Robust multicarrier solutions, no matter what industry they serve, have an analytics module whose main focus has traditionally been on carrier performance, how carriers are performing in relationship to their service level agreements, and cost. But Mr. de Vos points out that retailers can use the analytics data in more sophisticated ways. For example, to see the density of deliveries in different regions to help them decide where to put new stores or ecommerce warehouses. For international shipments, MetaPack is looking to develop predictive analytics surrounding multi-leg shipments – for example a shipment that starts at a U.S. distribution center and proceeds to an airport, and from the airport in the U.S. to an airport in Asia, and from there through a regional warehouse, and from that warehouse out to the customer. Analytics need to be able to track the shipment across all legs and if anything goes wrong to be able to notify the customer. “But sometimes, if one leg is delayed, it may be possible to make up the time by choosing a premium service level for a subsequent leg.” This is where predictive analytics need to be enhanced to give customer service personnel the tools to make the right selection in a timely manner.

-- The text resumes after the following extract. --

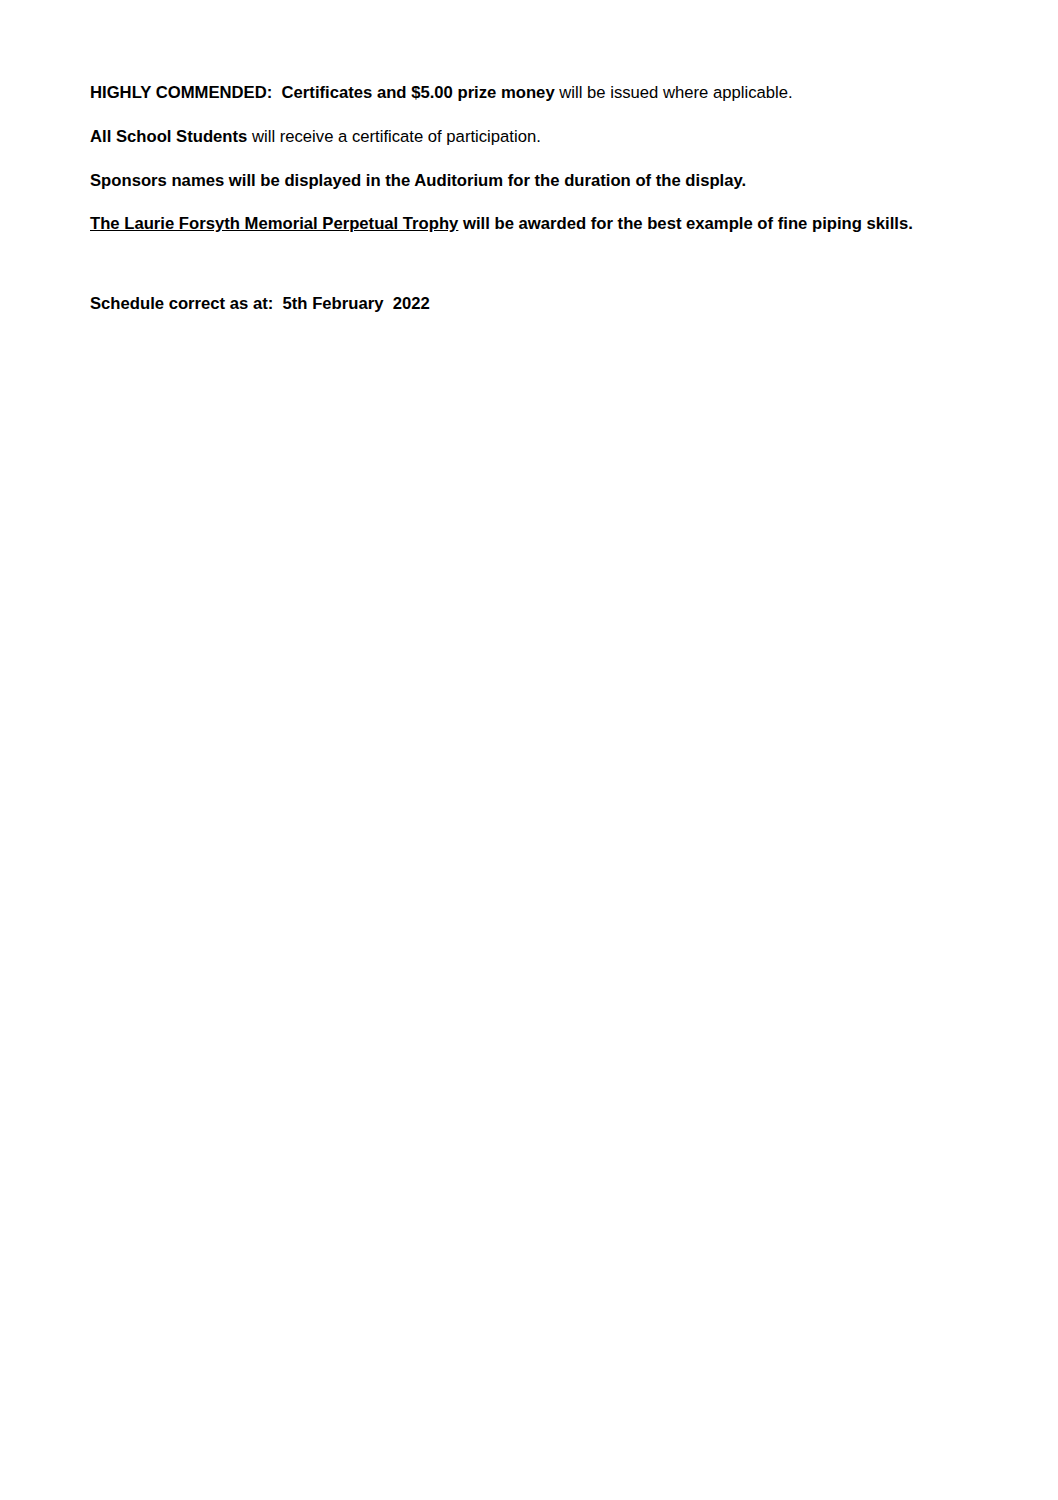HIGHLY COMMENDED: Certificates and $5.00 prize money will be issued where applicable.
All School Students will receive a certificate of participation.
Sponsors names will be displayed in the Auditorium for the duration of the display.
The Laurie Forsyth Memorial Perpetual Trophy will be awarded for the best example of fine piping skills.
Schedule correct as at: 5th February 2022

Multicarrier solutions changed very little for many years, but the explosion in ecommerce shipping has led to some very interesting new features and functions to support ecommerce. ARC has recently published a market study covering parcel software solutions: Transportation Execution Marketplaces & Systems. We have also published a supplier selection guide on this topic to help companies make informed decisions when going through the selection process.